The plan, they claim, is a public good that will stop the outflow of the county's polluted waste water to the ocean and solve the Turkey Point cooling canal disaster at the same time. The cooling canals have been failing for many years, ladling hundreds of tons of super salty water per day into Florida's fragile drinking water aquifer and the waters of a national park.
Here is where the joint agreement falls flat on its face. FPL has neatly camouflaged its claim the waste water will be "clean" by writing the agreement in such a way that water quality standards cannot be enforceable.
It has done so, with broad recognition -- if not by the broader public -- that FPL has run circles for decades around regulators for the state who regularly show up in the revolving door between the company and government. (Mike Sole, former chief Florida environmental regulator, is now the public face of FPL -- and an influential member of the board of the Everglades Foundation.)
At the county level, FPL's arm twisting has been blatant.
If you haven't already noticed (cf. Trump White House and US EPA), the only intact principle of the GOP is protecting the right of polluters to profit at the public expense. It is, for example, the reason that Trump brightly defends Scott Pruitt, an EPA administrator who understands his responsibility to be the dismantling of federal authority to protect the nation's air and water. Gov. Rick Scott? He is right in line with the polluters.
Here is what this acidic observation has to do with today's county commission decision. It is a point of view that the Miami Herald ought to consider amplifying: how the insidious creep of deregulation is leaving taxpayers naked.
The county commissioners, the mayor, and big polluters like FPL understand the new playing field created by the GOP: when you stop environmental regulation at the federal level, and when you cripple rules and regulations at the state level, what you are left with is major decision-making involving difficult science and complexity at the local level: Miami Dade county, where environmental staffers are handed bows and arrows to fight lightning bolts. Mayor Carlos Gimenez and the politically ambitious chairman, Esteban Bovo, are apparently fine with that.

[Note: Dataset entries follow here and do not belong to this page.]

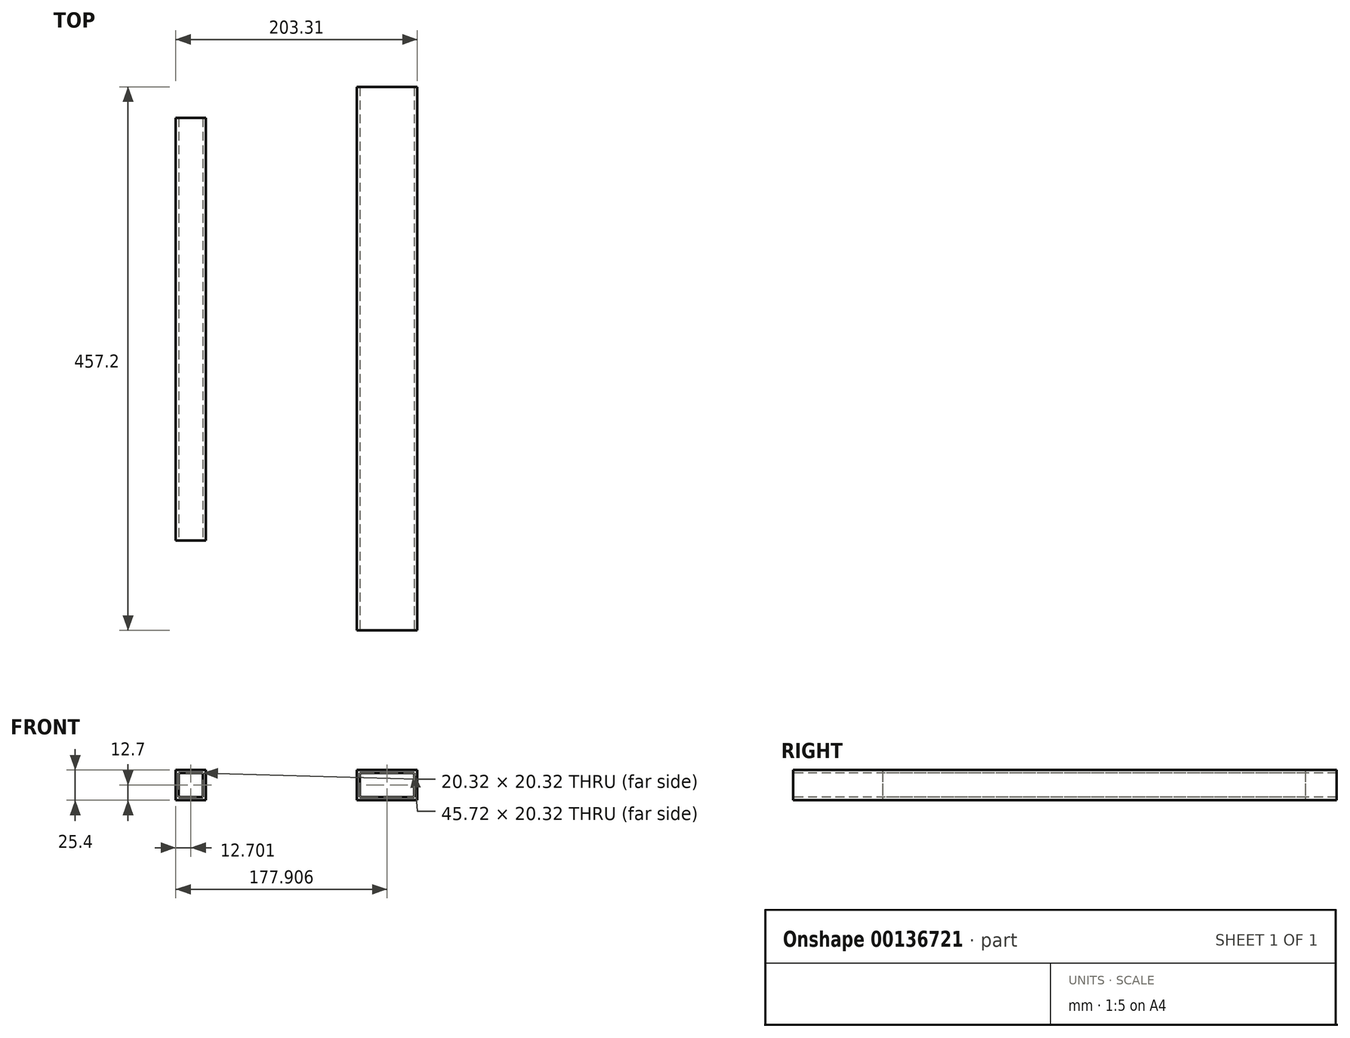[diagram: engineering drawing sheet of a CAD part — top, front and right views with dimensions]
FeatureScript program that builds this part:
annotation { "Feature Type Name" : "Feature", "Feature Type Description" : "" }
export const myFeature = defineFeature(function(context is Context, id is Id, definition is map)
    precondition{}
    {
        {
            var Q0;
            Q0=qCreatedBy(makeId("Top.planeOp"),FACE);
            var sketch = newSketch(context, id + "F0", { "sketchPlane" : qUnion([Q0])});
            skLineSegment(sketch, "E0.bottom", {"start": v(-14.11, 218.72) * mm, "end": v(36.69, 218.72) * mm});
            skLineSegment(sketch, "E0.top", {"start": v(-14.11, -238.48) * mm, "end": v(36.69, -238.48) * mm});
            skLineSegment(sketch, "E0.left", {"start": v(-14.11, 218.72) * mm, "end": v(-14.11, -238.48) * mm});
            skLineSegment(sketch, "E0.right", {"start": v(36.69, 218.72) * mm, "end": v(36.69, -238.48) * mm});
            skSolve(sketch);
        }
        {
            var Q0;
            Q0 = qSketchRegion(id + "F0", true);
            extrude(context, id + "F1", {"entities" : qUnion([Q0]), "endBound" : BoundingType.SYMMETRIC, "depth" : 25.4 * mm});
        }
        {
            var Q0;
            Q0=makeQuery(id+"F1.opExtrude","SWEPT_FACE",FACE,{"disambiguationData":[OSD([sQuery(id+"F0.wireOp",EDGE,"E0.bottom")])]});
            var Q1;
            Q1=makeQuery(id+"F1.opExtrude","SWEPT_FACE",FACE,{"disambiguationData":[OSD([sQuery(id+"F0.wireOp",EDGE,"E0.top")])]});
            shell(context, id + "F2", {"entities" : qUnion([Q0, Q1]), "thickness" : 2.54 * mm});
        }
        {
            var Q0;
            Q0=qCreatedBy(makeId("Top.planeOp"),FACE);
            var sketch = newSketch(context, id + "F3", { "sketchPlane" : qUnion([Q0])});
            skLineSegment(sketch, "E1.bottom", {"start": v(-166.62, 192.58) * mm, "end": v(-141.22, 192.58) * mm});
            skLineSegment(sketch, "E1.top", {"start": v(-166.62, -163.02) * mm, "end": v(-141.22, -163.02) * mm});
            skLineSegment(sketch, "E1.left", {"start": v(-166.62, 192.58) * mm, "end": v(-166.62, -163.02) * mm});
            skLineSegment(sketch, "E1.right", {"start": v(-141.22, 192.58) * mm, "end": v(-141.22, -163.02) * mm});
            skSolve(sketch);
        }
        {
            var Q0;
            Q0 = qSketchRegion(id + "F3", true);
            extrude(context, id + "F4", {"entities" : qUnion([Q0]), "endBound" : BoundingType.SYMMETRIC, "depth" : 25.4 * mm});
        }
        {
            var Q0;
            Q0=makeQuery(id+"F4.opExtrude","SWEPT_FACE",FACE,{"disambiguationData":[OSD([sQuery(id+"F3.wireOp",EDGE,"E1.bottom")])]});
            var Q1;
            Q1=makeQuery(id+"F4.opExtrude","SWEPT_FACE",FACE,{"disambiguationData":[OSD([sQuery(id+"F3.wireOp",EDGE,"E1.top")])]});
            shell(context, id + "F5", {"entities" : qUnion([Q0, Q1]), "thickness" : 2.54 * mm});
        }
    });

The premise of federal authority is that it is the place where the playing field can be level. Now, with the knee-capping of state regulatory authority -- Gov. Rick Scott and GOP'ers like Adam Putnam fired that metaphorical gun -- taxpayers can only watch the outcomes. That's how state road 836 is going to be extended, along with the rights of developers, further towards the Everglades and over critical farmland and wetlands we know are needed for a safe, secure future for taxpayers. It's also how FPL can get away scott-free, to claim it is delivering "clean" re-use water to badly damaged Biscayne Bay and a national park.
These events don't happen by coincidence. Very smart lawyers and lobbyists are paid handsomely to deliver results for their clients, and they require the acquiescence of elected officials to cross the "t's" and to dot the "i's". The rationales are cooked to perfection like a dulce de leche millefoile birthday cake where everyone wants second helpings. Doubters, ask this question: why is Florida swimming in a sea of pollution today? It is no coincidence. This is what you voted for. The polluters call this "intelligent design" and barring a miracle of sound judgment descending over County Hall -- another example is going to be delivered today.